I’ve been using Verne Harnish’s one-page strategic plan for both of our businesses. Our management teams meet quarterly to plan the strategy, and believe it or not, thanks to Verne’s tool, we summarize the entire business plan and strategy on just one sheet of paper.
- Say No to What’s Off Focus
It’s easier to create and plan a strategy and focus than it is to stick to it. But if you’re going to be successful, it’s not just important to say “Yes” to the right things, it’s important to say “No” to the wrong things.
- Find Peer Support
It’s lonely at the top. Seriously, running a business is one of the loneliest jobs out there, even if you have a great partner. Nobody really understands what you’re going though. A huge part of our going from $1 million in revenue to $5 million in revenue in three years was my joining Entrepreneurs Organization (EO) in 2010. EO is the world’s largest peer-to-peer network of CEOs, and its most important element is monthly meetings with a small group of fellow entrepreneurs called Forum. My Forum of six people has become one of the most important resources in my business and life, my closest friends, and a great support system.
- Form a Board of Advisors
You can’t possibly know it all, and even with a great partner and great peers, you can use help in growing your business. While it’s great to have friends and mentors who can help you, I recommend you codify your mentors through the creation of a Board of Advisors.
In 2012, we asked longtime friends and mentors with a wide variety of experience and talent across various focus areas: finance, law, marketing, brand management, and sales. We formed the Likeable Advisory Board and instantly had a group of 11 advisors who we could call on anytime and who met with us formally four times a year to help us grow our business.
- Hire Slow. Fire Fast.
“Dave,” said my erstwhile employee of a sales manager I once had, “I don’t care if the guy is putting up big numbers. The guy is doing cocaine in the bathroom with his team.”
When I think back to the biggest mistakes I’ve made as an entrepreneur, they all revolve around hiring the wrong people, or worse yet, keeping the wrong people for longer than they should be around. The employee in the example above, I let go just after that conversation–but it was probably two months after the point at which I should have let him go.
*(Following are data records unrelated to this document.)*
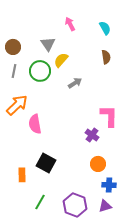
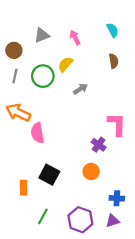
pink arrow: (70, 24) -> (75, 38), moved
gray triangle: (48, 44) -> (42, 35), moved, turned 42
orange arrow: (17, 105) -> (18, 113), turned -110
orange circle: (98, 164) -> (91, 171), moved

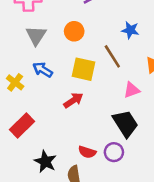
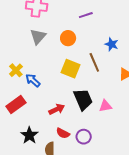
blue arrow: (43, 70) -> (33, 80), moved
pink triangle: (132, 90) -> (105, 106), moved
red arrow: (73, 100) -> (57, 109), moved
black trapezoid: (125, 124) -> (83, 99), moved

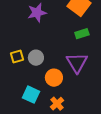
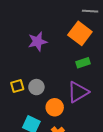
purple triangle: (77, 63) -> (78, 92), turned 30

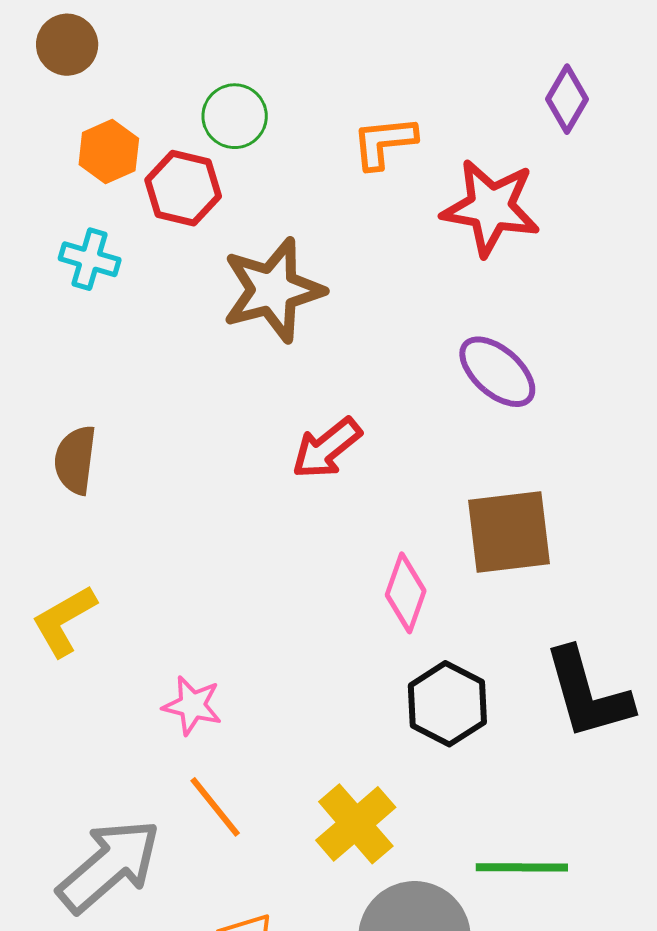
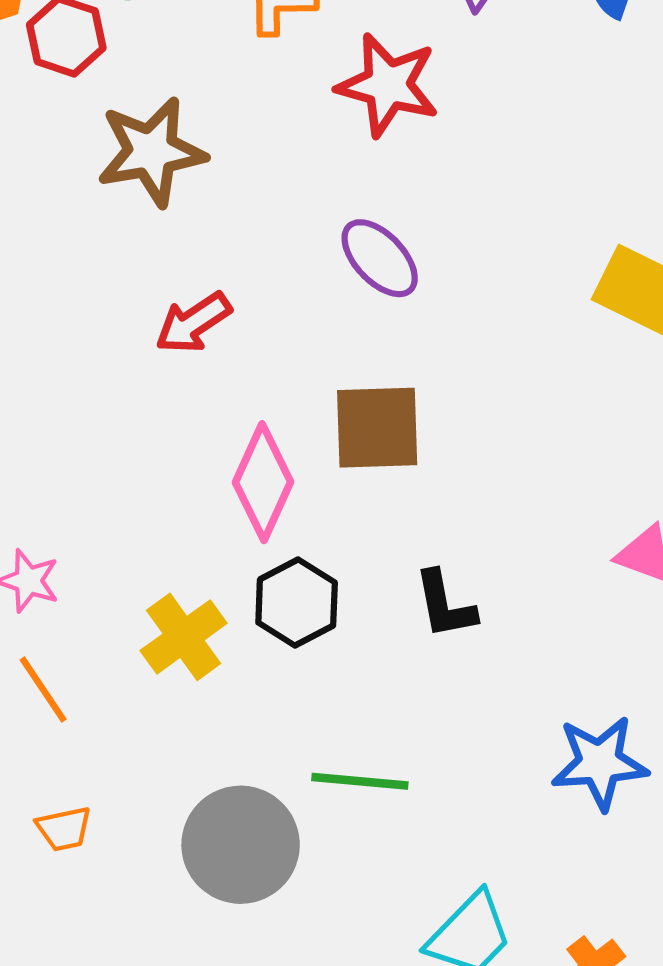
pink diamond: (406, 593) -> (263, 482), size x1.4
black L-shape: (588, 694) -> (445, 605), size x0.7
yellow cross: (356, 824) -> (184, 637), moved

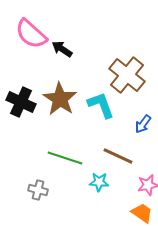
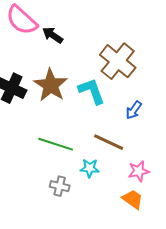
gray cross: (38, 190) -> (60, 186), moved

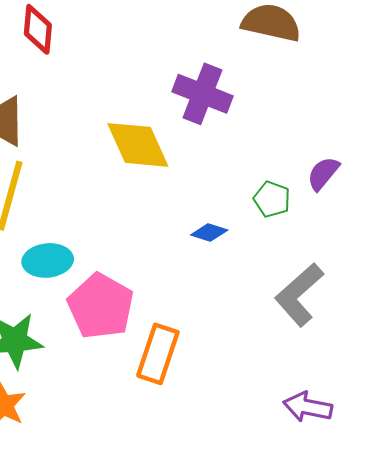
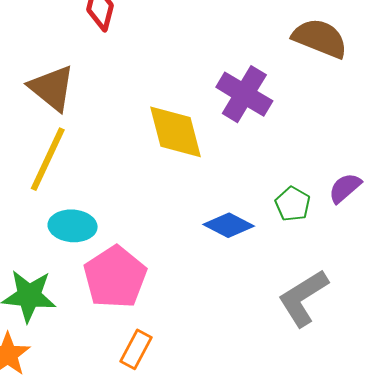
blue diamond: (209, 232) -> (229, 225), size x1.4
orange rectangle: (158, 354) -> (136, 349), moved, size x0.7

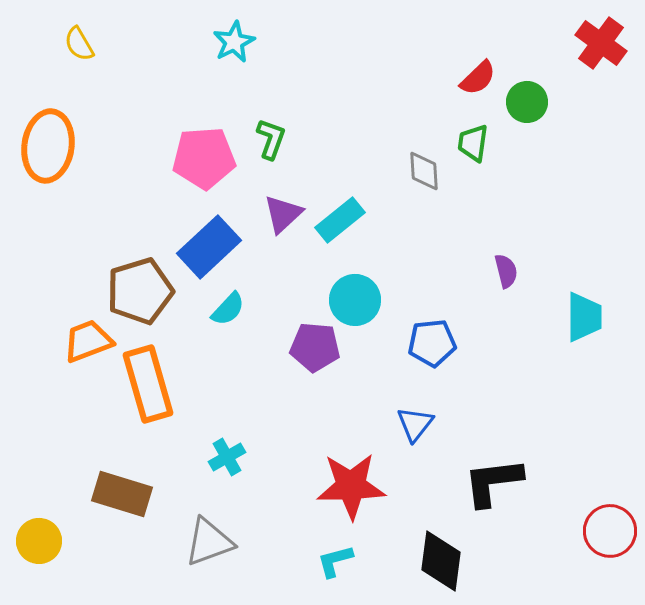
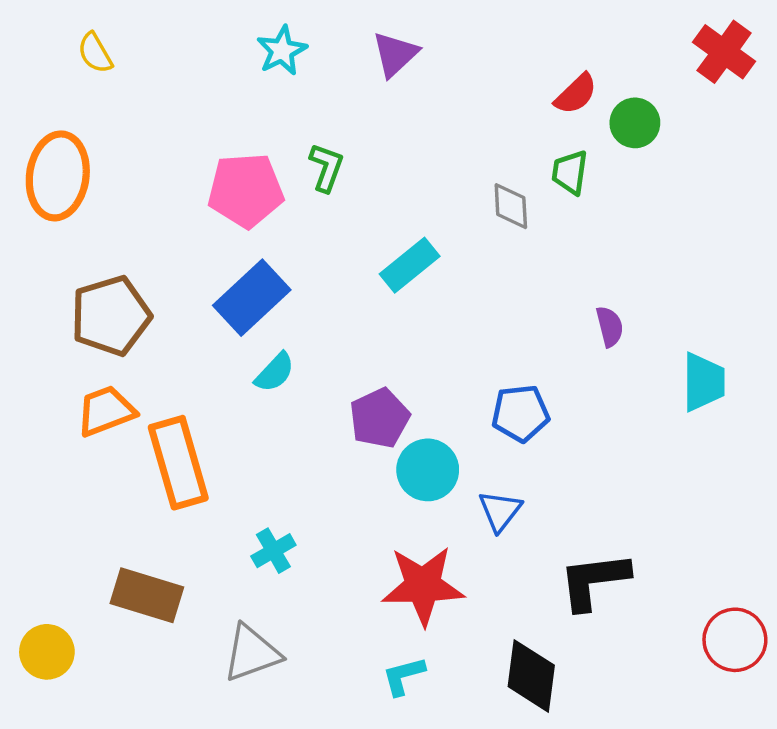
purple triangle: (283, 214) -> (395, 54), moved
brown pentagon: (140, 291) -> (111, 316), moved
cyan circle: (355, 300) -> (428, 470), moved
purple pentagon: (315, 347) -> (379, 418), turned -30

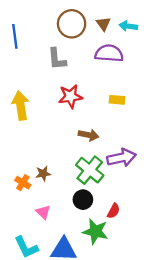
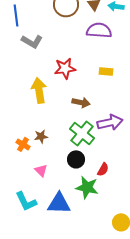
gray L-shape: (57, 59) -> (32, 41), moved, turned -55
yellow arrow: (21, 105) -> (39, 90), moved

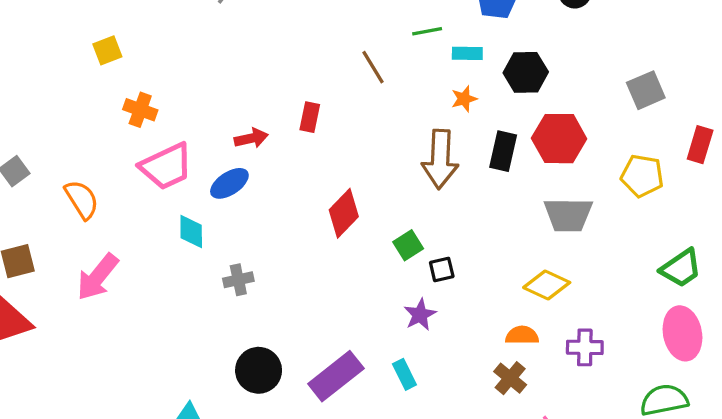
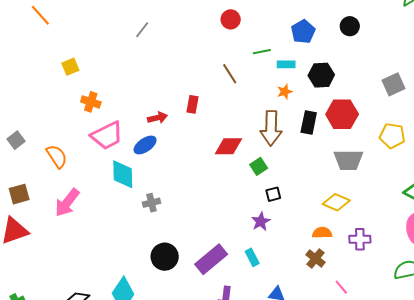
red diamond: (344, 213) -> (229, 146), moved, turned 48
cyan diamond: (191, 231) -> (123, 174), size x1.4
green square: (408, 245) -> (259, 166), moved

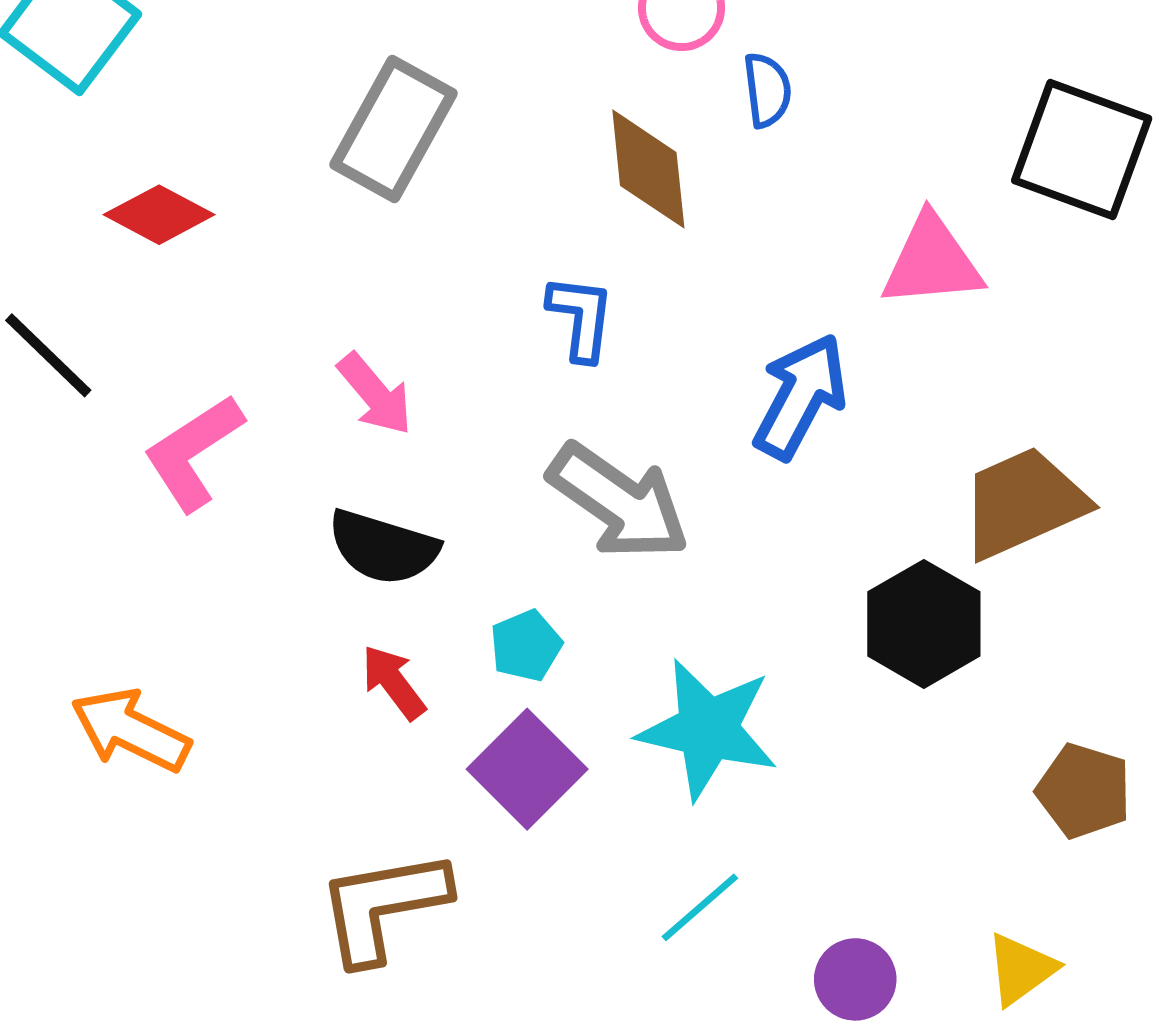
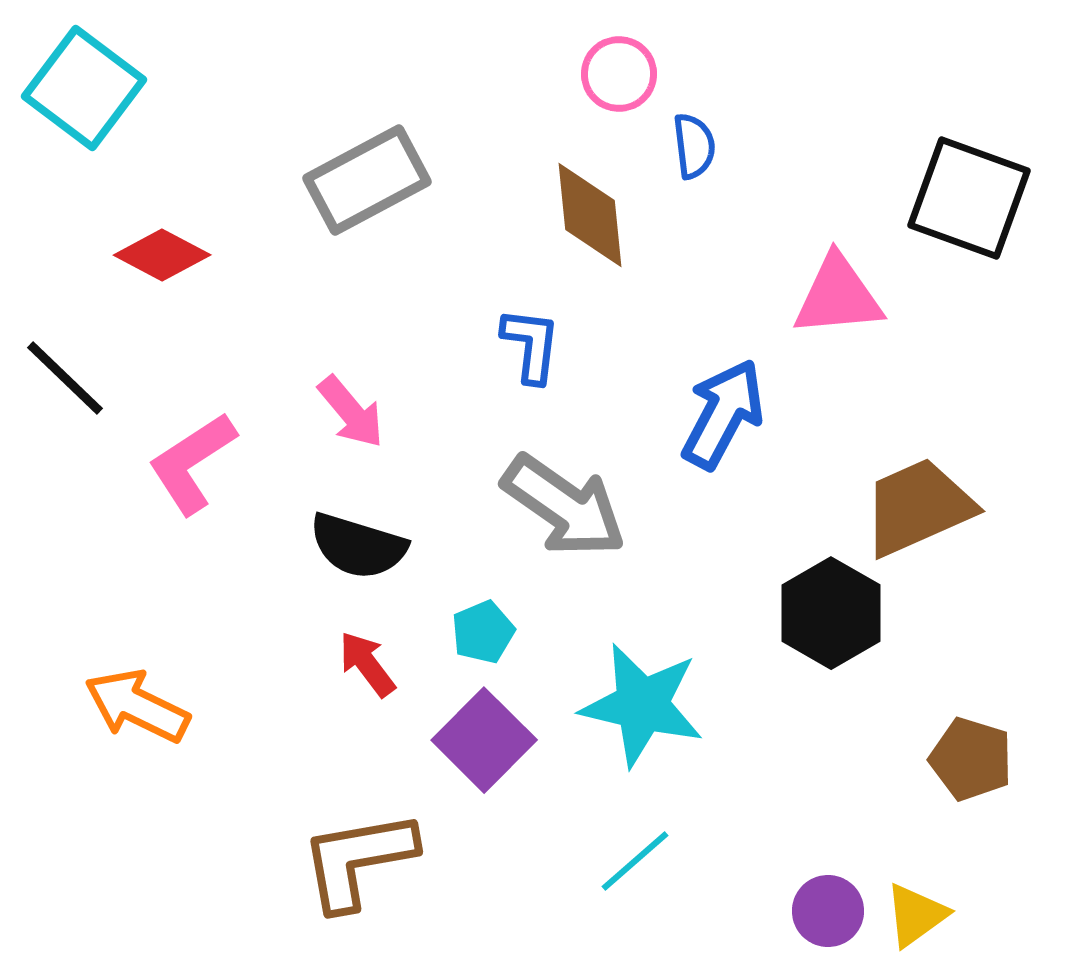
gray rectangle: (393, 129) -> (367, 180), turned 33
purple circle: (855, 979) -> (828, 911), moved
- Build Great Values and Culture
You and your employees spend more awake time at work than you spend anywhere else, including at home and with your family. So the core values you have and the culture you cultivate at work is absolutely essential to your success and happiness.
- Build Your Brand
The world of the mobile internet and social media has made it easier than ever before for a small business to “act and look big.” One of our first decisions in business seven years ago was to publish a daily blog. A couple of years later, we had one the most well-read blogs in social media marketing–and that blog didn’t just build our brand–it kept generating lots of leads!